**What is being asked:**
Return the records exactly as they stand, and keep the pictures out of the copy.
=====
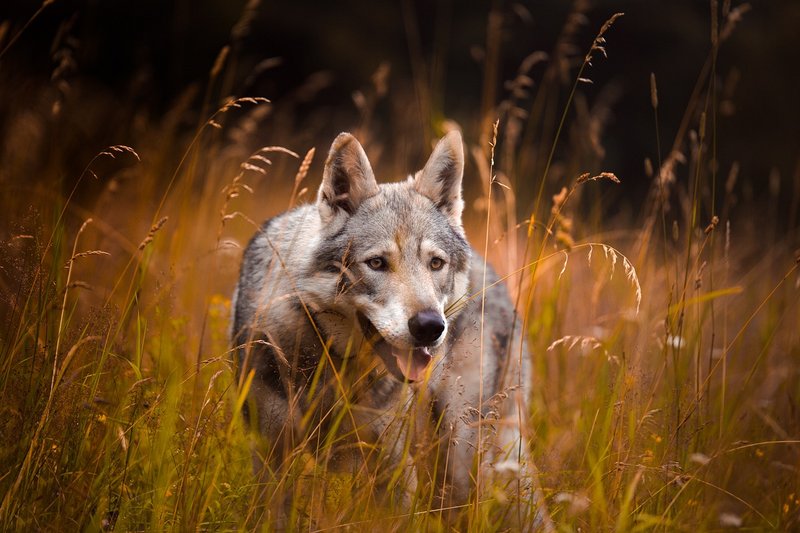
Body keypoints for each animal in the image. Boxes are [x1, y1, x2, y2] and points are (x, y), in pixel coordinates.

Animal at [231, 130, 552, 528]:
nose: (430, 327)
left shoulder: (394, 470)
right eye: (377, 263)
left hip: (461, 462)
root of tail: (496, 276)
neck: (336, 370)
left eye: (435, 263)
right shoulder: (271, 459)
=====
**Reply:**
Body keypoints for each animal in the image. Boxes are [x1, y1, x2, y2] and points are (x, y), in pixel coordinates.

Animal at [231, 130, 552, 528]:
nose: (430, 327)
left shoulder: (394, 470)
right eye: (377, 263)
left hip: (461, 462)
root of tail: (496, 276)
neck: (336, 370)
left eye: (435, 263)
right shoulder: (271, 459)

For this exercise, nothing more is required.